Not everyone finds shelter in official camps. Many people are too afraid to talk. And there are many places that we - as Western journalists - simply cannot get to.

The Iraqi Red Crescent says that almost 100,000 people - Shias and Sunnis - have had to flee in fear in what may be an ordered campaign.

An Iraqi woman looks out of her tent at a refugee camp
The exodus accelerated after a Shia mosque was bombed in February
"The problem is big and it's growing exponentially," says Dr Said Hakki, the organisation's president.

"The Iraqi Red Crescent feels that this is an organised issue. Somebody is behind this who is highly organised."
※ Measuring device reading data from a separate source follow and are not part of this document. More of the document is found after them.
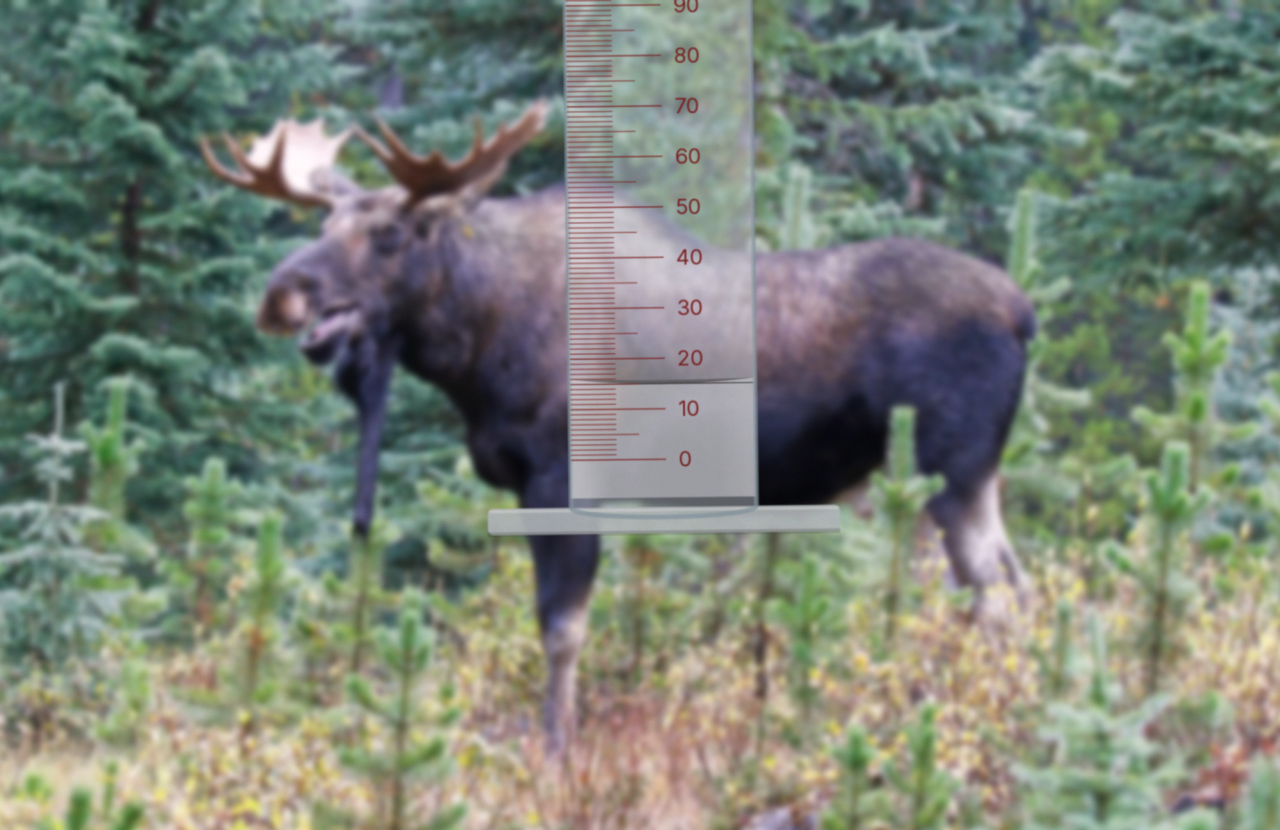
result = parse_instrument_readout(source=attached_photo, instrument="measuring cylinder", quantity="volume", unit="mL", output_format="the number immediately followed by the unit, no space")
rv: 15mL
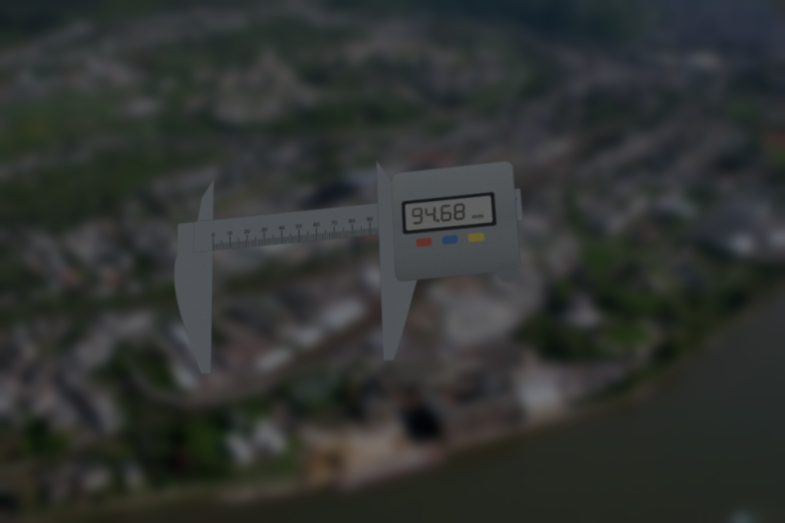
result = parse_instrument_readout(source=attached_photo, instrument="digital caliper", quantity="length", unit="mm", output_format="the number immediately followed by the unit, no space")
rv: 94.68mm
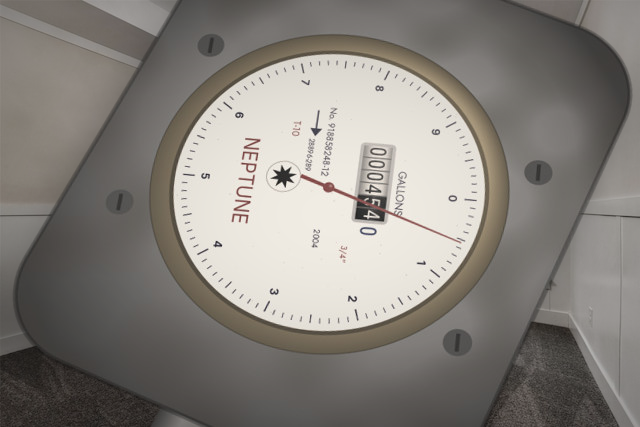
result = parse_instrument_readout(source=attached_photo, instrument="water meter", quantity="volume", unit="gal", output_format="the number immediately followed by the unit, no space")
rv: 4540.5gal
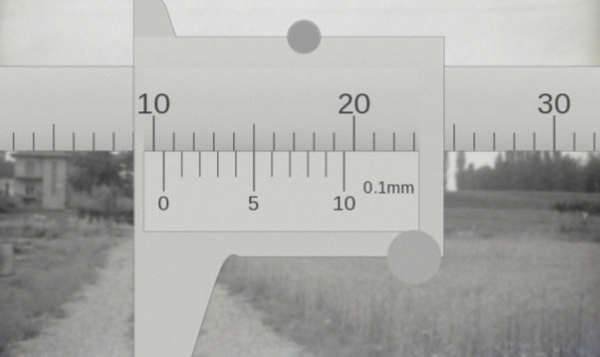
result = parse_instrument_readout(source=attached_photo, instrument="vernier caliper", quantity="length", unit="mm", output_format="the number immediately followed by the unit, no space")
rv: 10.5mm
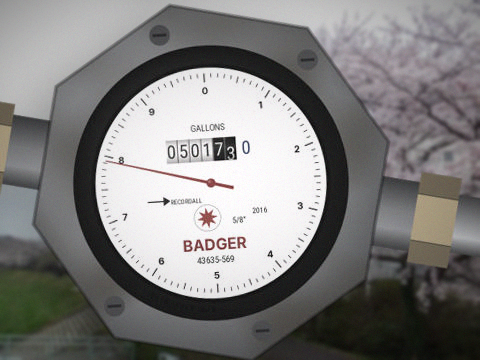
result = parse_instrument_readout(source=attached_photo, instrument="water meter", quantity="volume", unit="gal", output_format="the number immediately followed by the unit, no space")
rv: 501727.9gal
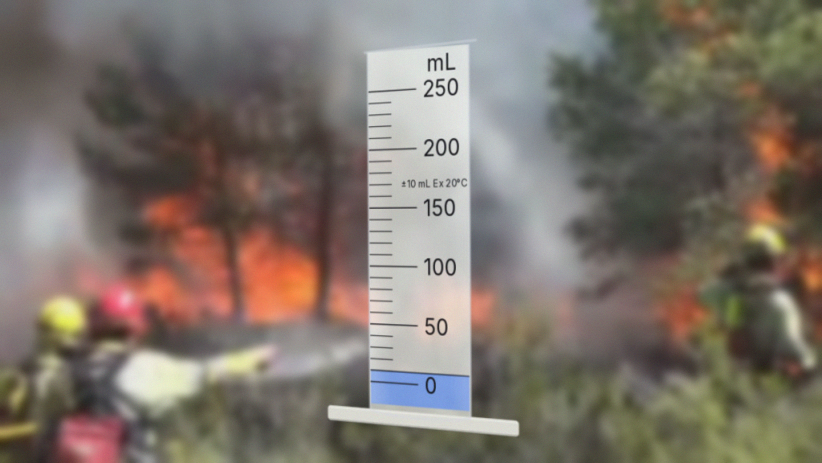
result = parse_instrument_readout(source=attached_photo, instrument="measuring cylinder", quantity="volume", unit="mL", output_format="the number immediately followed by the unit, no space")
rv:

"Are the authorities doing enough ?" I ask.

"They're doing their best, that I can see. But whether that's enough or not is a different question."


Sunnis are victims as well as Shias.

I meet a woman and her son in a park in Baghdad.

We ask an armed guard to come along with us for everyone's safety.

We agree not to reveal her name. She hides her face behind a veil - so that all you can see are her bright green eyes.

She tells me that she and her son fled after Shia militiamen stormed her home and began killing members of her family.

"They handcuffed one brother, crushed his head, and pulled out his tongue," she says.

"His mother was made to watch. They cut off his ears and nose and shot him. Then the next brother was taken outside and shot. And the last brother was taken outside.

"The militia ordered people to gather round. They tortured and executed him. Afterwards they said 'That is the fate of every Sunni'."

For now, the woman and her son will stay in hiding, with relatives in a Sunni neighbourhood.

She is not sure when it will be safe to return home. Like the Shias in the ragged tent camp, she now lives in fear of her fellow citizens.